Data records
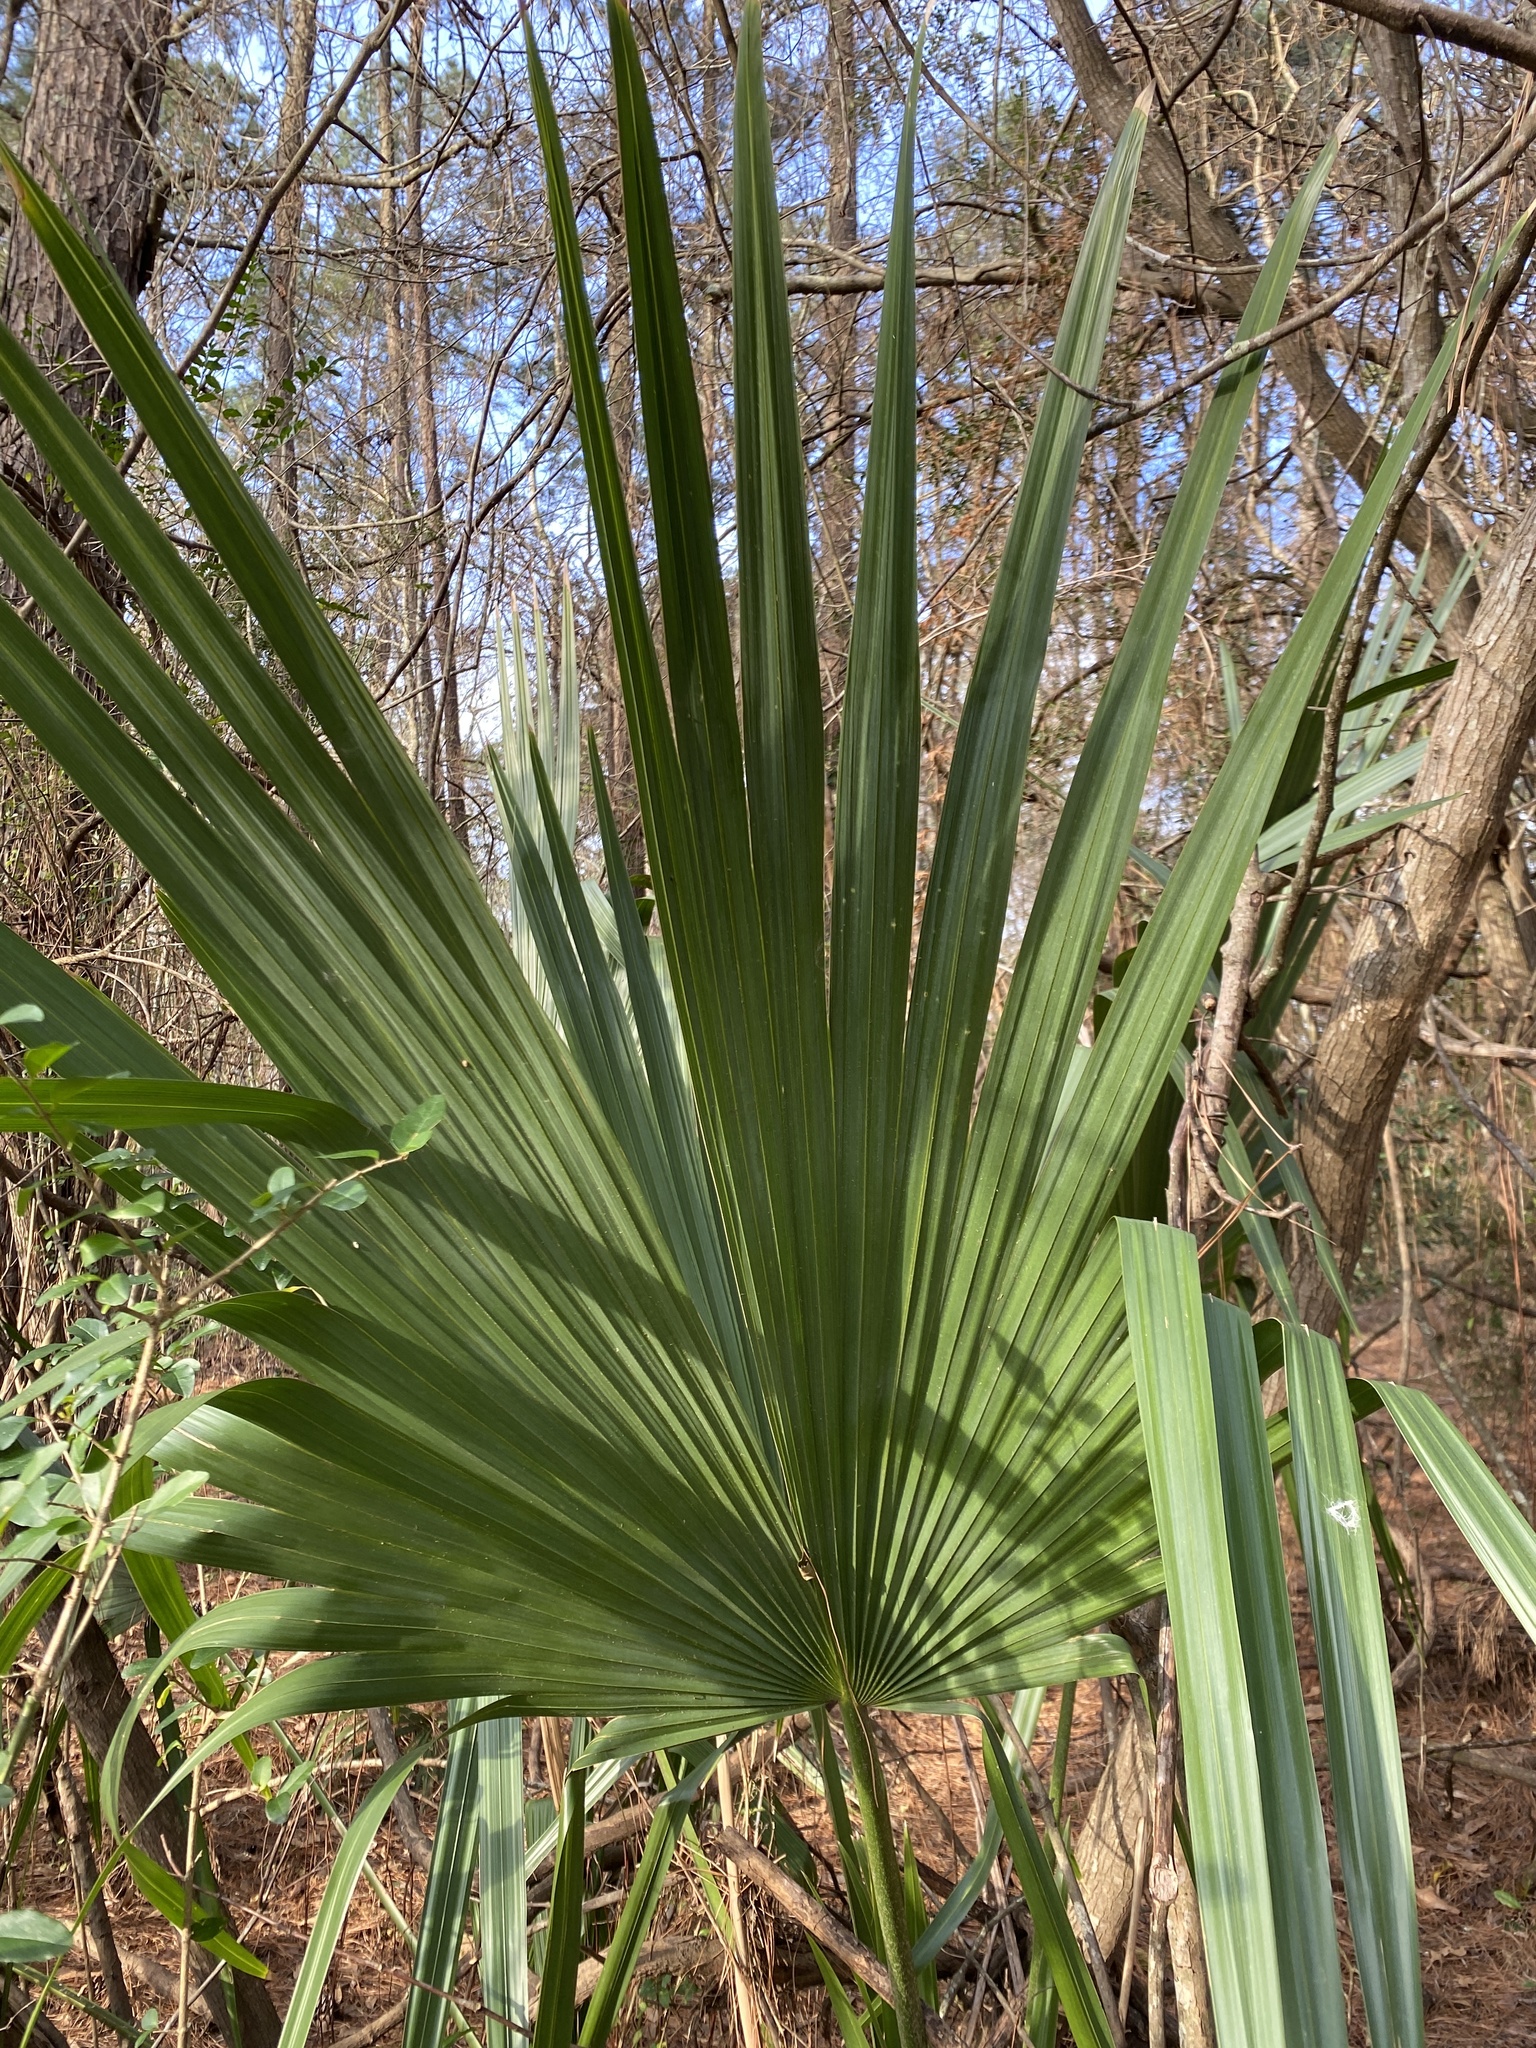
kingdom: Plantae
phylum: Tracheophyta
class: Liliopsida
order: Arecales
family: Arecaceae
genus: Sabal
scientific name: Sabal minor
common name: Dwarf palmetto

* Problem statement: Put each line of the records into a Markdown table with the columns "No." and "Entry", numbering the rows in order and skipping blank lines. Leave the pictures out.

* Written solution:
| No. | Entry |
|---|---|
| 1 | kingdom: Plantae |
| 2 | phylum: Tracheophyta |
| 3 | class: Liliopsida |
| 4 | order: Arecales |
| 5 | family: Arecaceae |
| 6 | genus: Sabal |
| 7 | scientific name: Sabal minor |
| 8 | common name: Dwarf palmetto |